I'm assuming your checking your tanks underwater with pressure in them. A simple 5 oz. syringe will do this just fine assuming you have the other caps properly terminated. Old tanks with the plating oxidized and surface rust on the outside needs to be properly dealt with prior to soldering. I scarify with a soft bristle wire wheel in a drill press followed with a cleaning of lacquer thinner or acetone prior to soldering. Unfortunately though, a locked seam that's rolled will not allow for a proper cleaning therefore a more thorough treatment of the wire wheel may be necessary to clean the joint to accept solder. Proper temp and cleaning is imperative. I'm quite handy at soldering and while there are those that mention they use a very low wattage iron, I use a very high one. Tank caps once soldered onto the tank can quickly get heat soaked by the rest of the tank. This is why having more than enough heat is important. This is generally not an issue when installing but more of one when taking apart. Tank caps will retain a bit of solder where the initial contact was made leaving that area already tinned. Many times as the solder cools it forms a radius which until properly heated doesn't allow the end cap to properly fit. I either wire wheel this solder out of the joint or remove it as best as possible leveling the solder with a pencil iron.
Prior to assembly, I use a wood dowel and rub it inside the tank to spring out the metal slightly and remove any oil canning or dents. Bending the end cap by placing it onto the tank and using a small hammer can tighten up the end caps allowing for a nice fitting cap which assists in the soldering. This prevents any fish mouths caused by the tank not fitting the end cap properly. Solder doesn't bridge large gaps well and are subject to vibrations which while it may pass your pressure test, it can also fail when in use. Older tanks however used a lot of brass tubing which I have found to split internally causing problems which a pressure test won't reveal.
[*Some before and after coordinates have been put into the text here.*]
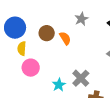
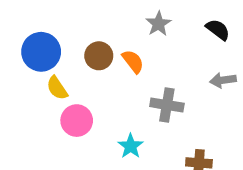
yellow semicircle: (22, 48) -> (57, 88), turned -32
gray cross: (81, 78) -> (167, 105), moved, turned -30

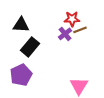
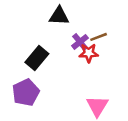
red star: (72, 19) -> (89, 53), moved
black triangle: (21, 25) -> (59, 16), moved

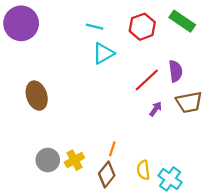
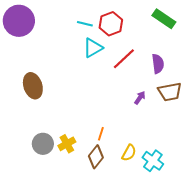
red hexagon: (142, 27) -> (111, 24), moved
red line: (147, 80) -> (124, 59), moved
yellow semicircle: (143, 170) -> (129, 153), turned -144

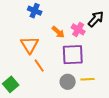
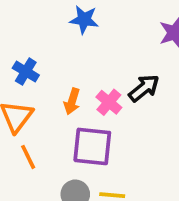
blue cross: (35, 11) -> (26, 72), moved
orange arrow: (58, 32) -> (72, 101), turned 56

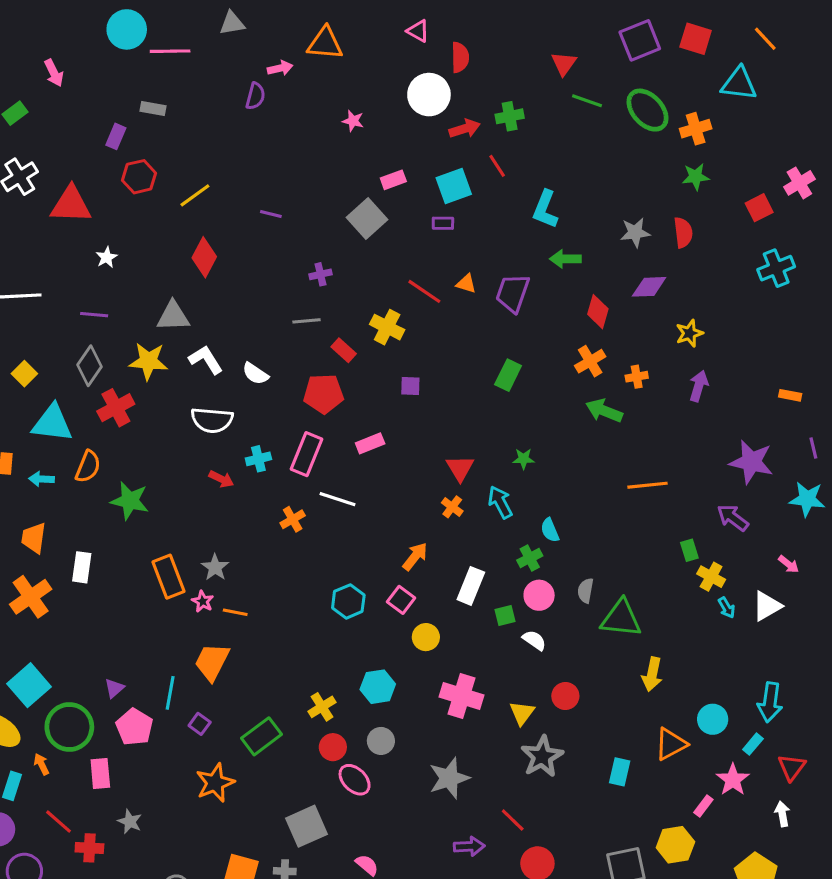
Replace the pickup tube with quality copper K&S tubing and insure that you solder it to the rear of the tank. I have never come across a Perfect tank that had it's pick up tube soldered inside. As I mentioned about the brass, the Perfect tanks utilized brass for their tanks. Having flux on your hands and touching the parts can also cause oxidation. Keep the tin as clean as possible. Solder your front cap on and pickup internally, including your fill and vent pipes. Next wash the tank thoroughly using a acid brush with thinner or acetone removing all traces of flux and other contaminants.
Soldering the rear end cap on next, I try to place the cap on tightly as mentioned above and I run a small bead of flux around the perimeter of the cap. I use very little as I don't want to introduce flux into the tank. I solder the end cap on with the last cap facing upwards using the heat to draw the solder into the joint. I then fill the tank with a high castor based fuel and let sit overnight. . I make certain that for the first few runs I'm using a inline filter. This takes a bit of time usually around 2 hours to do this but I rarely have a issue afterwards. It allows me to properly clean internally and solder all joints correctly. I have found issues with almost all commercially available tanks from pipes falling out and leaking to pickup tubes not being soldered correctly to not even being in the correct location.
I have a Mighty Vac which I found due to having so many inline connections can show more leaks through the connections themselves opposed to what I'm actually testing. The underwater method works fast and shows immediate results. Prior to me placing the tank underwater, keep in mind that flux can mask a small pin hole leak so cleaning the joint first is also important. Try and inflate the tank as though your trying to pop it.